Please repeat all the entries. Nothing may differ.
::: SUPPLIED RECORDS :::
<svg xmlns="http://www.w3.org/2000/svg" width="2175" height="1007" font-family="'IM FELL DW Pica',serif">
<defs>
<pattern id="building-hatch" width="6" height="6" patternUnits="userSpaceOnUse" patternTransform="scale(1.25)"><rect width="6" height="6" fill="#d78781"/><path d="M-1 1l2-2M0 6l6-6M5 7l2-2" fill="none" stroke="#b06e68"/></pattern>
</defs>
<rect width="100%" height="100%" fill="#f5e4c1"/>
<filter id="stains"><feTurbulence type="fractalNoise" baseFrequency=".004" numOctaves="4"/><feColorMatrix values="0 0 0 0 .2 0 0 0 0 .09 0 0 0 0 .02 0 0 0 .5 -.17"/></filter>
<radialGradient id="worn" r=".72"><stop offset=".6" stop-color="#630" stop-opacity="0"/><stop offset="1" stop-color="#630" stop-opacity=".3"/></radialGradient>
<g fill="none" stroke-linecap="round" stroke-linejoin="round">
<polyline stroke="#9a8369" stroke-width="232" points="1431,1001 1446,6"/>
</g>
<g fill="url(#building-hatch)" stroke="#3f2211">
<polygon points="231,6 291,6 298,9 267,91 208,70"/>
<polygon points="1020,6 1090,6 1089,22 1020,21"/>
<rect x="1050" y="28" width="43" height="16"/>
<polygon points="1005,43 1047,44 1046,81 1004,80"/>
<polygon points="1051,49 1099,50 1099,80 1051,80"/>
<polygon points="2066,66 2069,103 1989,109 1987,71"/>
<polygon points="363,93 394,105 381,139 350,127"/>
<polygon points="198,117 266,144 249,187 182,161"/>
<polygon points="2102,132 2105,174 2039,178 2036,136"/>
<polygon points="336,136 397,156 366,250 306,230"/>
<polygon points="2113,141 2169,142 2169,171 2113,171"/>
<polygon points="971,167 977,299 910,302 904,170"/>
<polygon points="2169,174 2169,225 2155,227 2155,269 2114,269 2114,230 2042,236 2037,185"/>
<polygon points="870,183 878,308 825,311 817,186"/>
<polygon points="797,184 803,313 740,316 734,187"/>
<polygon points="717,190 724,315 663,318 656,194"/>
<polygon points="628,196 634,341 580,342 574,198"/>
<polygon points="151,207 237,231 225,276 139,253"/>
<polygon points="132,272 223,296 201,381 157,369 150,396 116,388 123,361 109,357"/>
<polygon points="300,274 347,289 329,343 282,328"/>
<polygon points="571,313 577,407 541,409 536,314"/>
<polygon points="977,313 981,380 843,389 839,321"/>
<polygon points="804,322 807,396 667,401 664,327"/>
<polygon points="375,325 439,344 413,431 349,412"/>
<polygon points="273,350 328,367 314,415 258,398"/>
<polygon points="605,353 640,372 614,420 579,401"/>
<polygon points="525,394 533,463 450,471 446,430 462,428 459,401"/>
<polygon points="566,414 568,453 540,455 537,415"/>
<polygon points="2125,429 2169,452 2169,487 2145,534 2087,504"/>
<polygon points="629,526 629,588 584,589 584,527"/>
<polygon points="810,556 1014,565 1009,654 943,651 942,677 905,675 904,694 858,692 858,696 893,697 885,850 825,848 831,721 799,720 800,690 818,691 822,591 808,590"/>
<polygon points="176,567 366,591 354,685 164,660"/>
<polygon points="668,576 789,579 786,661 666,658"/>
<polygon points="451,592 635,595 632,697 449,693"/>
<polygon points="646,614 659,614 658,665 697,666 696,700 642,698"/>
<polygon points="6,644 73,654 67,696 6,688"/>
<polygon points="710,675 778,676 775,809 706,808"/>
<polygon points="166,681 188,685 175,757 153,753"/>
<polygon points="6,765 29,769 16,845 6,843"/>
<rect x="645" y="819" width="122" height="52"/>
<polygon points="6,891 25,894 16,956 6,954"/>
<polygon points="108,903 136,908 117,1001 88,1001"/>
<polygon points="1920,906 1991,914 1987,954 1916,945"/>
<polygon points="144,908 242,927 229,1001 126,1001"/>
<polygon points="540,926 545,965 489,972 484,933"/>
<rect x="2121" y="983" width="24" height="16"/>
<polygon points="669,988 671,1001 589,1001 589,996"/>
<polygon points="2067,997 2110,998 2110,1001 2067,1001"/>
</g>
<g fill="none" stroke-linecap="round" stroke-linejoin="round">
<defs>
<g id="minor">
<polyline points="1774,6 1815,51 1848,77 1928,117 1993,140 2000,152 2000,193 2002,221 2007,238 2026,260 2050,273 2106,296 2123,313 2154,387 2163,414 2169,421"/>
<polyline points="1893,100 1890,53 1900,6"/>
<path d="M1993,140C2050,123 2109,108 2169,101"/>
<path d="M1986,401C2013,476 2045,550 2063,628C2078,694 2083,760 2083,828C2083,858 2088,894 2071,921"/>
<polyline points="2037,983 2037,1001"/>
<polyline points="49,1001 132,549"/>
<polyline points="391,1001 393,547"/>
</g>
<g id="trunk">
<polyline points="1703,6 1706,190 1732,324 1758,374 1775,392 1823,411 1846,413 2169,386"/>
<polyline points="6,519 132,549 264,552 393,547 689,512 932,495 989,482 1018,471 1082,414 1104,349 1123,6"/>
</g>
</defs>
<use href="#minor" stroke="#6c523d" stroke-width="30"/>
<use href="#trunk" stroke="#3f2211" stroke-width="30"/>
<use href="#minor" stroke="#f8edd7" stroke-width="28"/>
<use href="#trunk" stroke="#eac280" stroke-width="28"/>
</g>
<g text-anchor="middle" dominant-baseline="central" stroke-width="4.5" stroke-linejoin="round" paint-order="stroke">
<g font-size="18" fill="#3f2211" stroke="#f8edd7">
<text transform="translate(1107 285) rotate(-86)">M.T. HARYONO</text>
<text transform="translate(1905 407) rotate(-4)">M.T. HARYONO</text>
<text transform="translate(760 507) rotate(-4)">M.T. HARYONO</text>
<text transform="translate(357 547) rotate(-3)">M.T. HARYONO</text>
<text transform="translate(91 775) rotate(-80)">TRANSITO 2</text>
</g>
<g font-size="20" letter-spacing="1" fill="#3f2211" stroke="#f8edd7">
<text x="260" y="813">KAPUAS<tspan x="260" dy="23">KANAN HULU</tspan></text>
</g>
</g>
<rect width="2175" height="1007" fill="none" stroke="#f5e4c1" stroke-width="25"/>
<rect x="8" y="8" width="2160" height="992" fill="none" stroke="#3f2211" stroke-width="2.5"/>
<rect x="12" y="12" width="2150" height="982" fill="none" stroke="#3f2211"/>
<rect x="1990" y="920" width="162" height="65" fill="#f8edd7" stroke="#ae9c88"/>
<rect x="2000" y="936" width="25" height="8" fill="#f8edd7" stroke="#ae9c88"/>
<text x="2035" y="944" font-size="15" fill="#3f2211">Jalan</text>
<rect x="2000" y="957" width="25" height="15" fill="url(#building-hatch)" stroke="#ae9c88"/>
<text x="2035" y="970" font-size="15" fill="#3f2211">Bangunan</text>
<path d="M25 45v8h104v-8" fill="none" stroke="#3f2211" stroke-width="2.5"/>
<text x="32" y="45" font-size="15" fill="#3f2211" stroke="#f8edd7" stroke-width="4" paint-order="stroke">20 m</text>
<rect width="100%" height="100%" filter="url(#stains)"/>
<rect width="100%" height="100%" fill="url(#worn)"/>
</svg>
:::
TASK SOLUTION -
<svg xmlns="http://www.w3.org/2000/svg" width="2175" height="1007" font-family="'IM FELL DW Pica',serif">
<defs>
<pattern id="building-hatch" width="6" height="6" patternUnits="userSpaceOnUse" patternTransform="scale(1.25)"><rect width="6" height="6" fill="#d78781"/><path d="M-1 1l2-2M0 6l6-6M5 7l2-2" fill="none" stroke="#b06e68"/></pattern>
</defs>
<rect width="100%" height="100%" fill="#f5e4c1"/>
<filter id="stains"><feTurbulence type="fractalNoise" baseFrequency=".004" numOctaves="4"/><feColorMatrix values="0 0 0 0 .2 0 0 0 0 .09 0 0 0 0 .02 0 0 0 .5 -.17"/></filter>
<radialGradient id="worn" r=".72"><stop offset=".6" stop-color="#630" stop-opacity="0"/><stop offset="1" stop-color="#630" stop-opacity=".3"/></radialGradient>
<g fill="none" stroke-linecap="round" stroke-linejoin="round">
<polyline stroke="#9a8369" stroke-width="232" points="1431,1001 1446,6"/>
</g>
<g fill="url(#building-hatch)" stroke="#3f2211">
<polygon points="231,6 291,6 298,9 267,91 208,70"/>
<polygon points="1020,6 1090,6 1089,22 1020,21"/>
<rect x="1050" y="28" width="43" height="16"/>
<polygon points="1005,43 1047,44 1046,81 1004,80"/>
<polygon points="1051,49 1099,50 1099,80 1051,80"/>
<polygon points="2066,66 2069,103 1989,109 1987,71"/>
<polygon points="363,93 394,105 381,139 350,127"/>
<polygon points="198,117 266,144 249,187 182,161"/>
<polygon points="2102,132 2105,174 2039,178 2036,136"/>
<polygon points="336,136 397,156 366,250 306,230"/>
<polygon points="2113,141 2169,142 2169,171 2113,171"/>
<polygon points="971,167 977,299 910,302 904,170"/>
<polygon points="2169,174 2169,225 2155,227 2155,269 2114,269 2114,230 2042,236 2037,185"/>
<polygon points="870,183 878,308 825,311 817,186"/>
<polygon points="797,184 803,313 740,316 734,187"/>
<polygon points="717,190 724,315 663,318 656,194"/>
<polygon points="628,196 634,341 580,342 574,198"/>
<polygon points="151,207 237,231 225,276 139,253"/>
<polygon points="132,272 223,296 201,381 157,369 150,396 116,388 123,361 109,357"/>
<polygon points="300,274 347,289 329,343 282,328"/>
<polygon points="571,313 577,407 541,409 536,314"/>
<polygon points="977,313 981,380 843,389 839,321"/>
<polygon points="804,322 807,396 667,401 664,327"/>
<polygon points="375,325 439,344 413,431 349,412"/>
<polygon points="273,350 328,367 314,415 258,398"/>
<polygon points="605,353 640,372 614,420 579,401"/>
<polygon points="525,394 533,463 450,471 446,430 462,428 459,401"/>
<polygon points="566,414 568,453 540,455 537,415"/>
<polygon points="2125,429 2169,452 2169,487 2145,534 2087,504"/>
<polygon points="629,526 629,588 584,589 584,527"/>
<polygon points="810,556 1014,565 1009,654 943,651 942,677 905,675 904,694 858,692 858,696 893,697 885,850 825,848 831,721 799,720 800,690 818,691 822,591 808,590"/>
<polygon points="176,567 366,591 354,685 164,660"/>
<polygon points="668,576 789,579 786,661 666,658"/>
<polygon points="451,592 635,595 632,697 449,693"/>
<polygon points="646,614 659,614 658,665 697,666 696,700 642,698"/>
<polygon points="6,644 73,654 67,696 6,688"/>
<polygon points="710,675 778,676 775,809 706,808"/>
<polygon points="166,681 188,685 175,757 153,753"/>
<polygon points="6,765 29,769 16,845 6,843"/>
<rect x="645" y="819" width="122" height="52"/>
<polygon points="6,891 25,894 16,956 6,954"/>
<polygon points="108,903 136,908 117,1001 88,1001"/>
<polygon points="1920,906 1991,914 1987,954 1916,945"/>
<polygon points="144,908 242,927 229,1001 126,1001"/>
<polygon points="540,926 545,965 489,972 484,933"/>
<rect x="2121" y="983" width="24" height="16"/>
<polygon points="669,988 671,1001 589,1001 589,996"/>
<polygon points="2067,997 2110,998 2110,1001 2067,1001"/>
</g>
<g fill="none" stroke-linecap="round" stroke-linejoin="round">
<defs>
<g id="minor">
<polyline points="1774,6 1815,51 1848,77 1928,117 1993,140 2000,152 2000,193 2002,221 2007,238 2026,260 2050,273 2106,296 2123,313 2154,387 2163,414 2169,421"/>
<polyline points="1893,100 1890,53 1900,6"/>
<path d="M1993,140C2050,123 2109,108 2169,101"/>
<path d="M1986,401C2013,476 2045,550 2063,628C2078,694 2083,760 2083,828C2083,858 2088,894 2071,921"/>
<polyline points="2037,983 2037,1001"/>
<polyline points="49,1001 132,549"/>
<polyline points="391,1001 393,547"/>
</g>
<g id="trunk">
<polyline points="1703,6 1706,190 1732,324 1758,374 1775,392 1823,411 1846,413 2169,386"/>
<polyline points="6,519 132,549 264,552 393,547 689,512 932,495 989,482 1018,471 1082,414 1104,349 1123,6"/>
</g>
</defs>
<use href="#minor" stroke="#6c523d" stroke-width="30"/>
<use href="#trunk" stroke="#3f2211" stroke-width="30"/>
<use href="#minor" stroke="#f8edd7" stroke-width="28"/>
<use href="#trunk" stroke="#eac280" stroke-width="28"/>
</g>
<g text-anchor="middle" dominant-baseline="central" stroke-width="4.5" stroke-linejoin="round" paint-order="stroke">
<g font-size="18" fill="#3f2211" stroke="#f8edd7">
<text transform="translate(1107 285) rotate(-86)">M.T. HARYONO</text>
<text transform="translate(1905 407) rotate(-4)">M.T. HARYONO</text>
<text transform="translate(760 507) rotate(-4)">M.T. HARYONO</text>
<text transform="translate(357 547) rotate(-3)">M.T. HARYONO</text>
<text transform="translate(91 775) rotate(-80)">TRANSITO 2</text>
</g>
<g font-size="20" letter-spacing="1" fill="#3f2211" stroke="#f8edd7">
<text x="260" y="813">KAPUAS<tspan x="260" dy="23">KANAN HULU</tspan></text>
</g>
</g>
<rect width="2175" height="1007" fill="none" stroke="#f5e4c1" stroke-width="25"/>
<rect x="8" y="8" width="2160" height="992" fill="none" stroke="#3f2211" stroke-width="2.5"/>
<rect x="12" y="12" width="2150" height="982" fill="none" stroke="#3f2211"/>
<rect x="1990" y="920" width="162" height="65" fill="#f8edd7" stroke="#ae9c88"/>
<rect x="2000" y="936" width="25" height="8" fill="#f8edd7" stroke="#ae9c88"/>
<text x="2035" y="944" font-size="15" fill="#3f2211">Jalan</text>
<rect x="2000" y="957" width="25" height="15" fill="url(#building-hatch)" stroke="#ae9c88"/>
<text x="2035" y="970" font-size="15" fill="#3f2211">Bangunan</text>
<path d="M25 45v8h104v-8" fill="none" stroke="#3f2211" stroke-width="2.5"/>
<text x="32" y="45" font-size="15" fill="#3f2211" stroke="#f8edd7" stroke-width="4" paint-order="stroke">20 m</text>
<rect width="100%" height="100%" filter="url(#stains)"/>
<rect width="100%" height="100%" fill="url(#worn)"/>
</svg>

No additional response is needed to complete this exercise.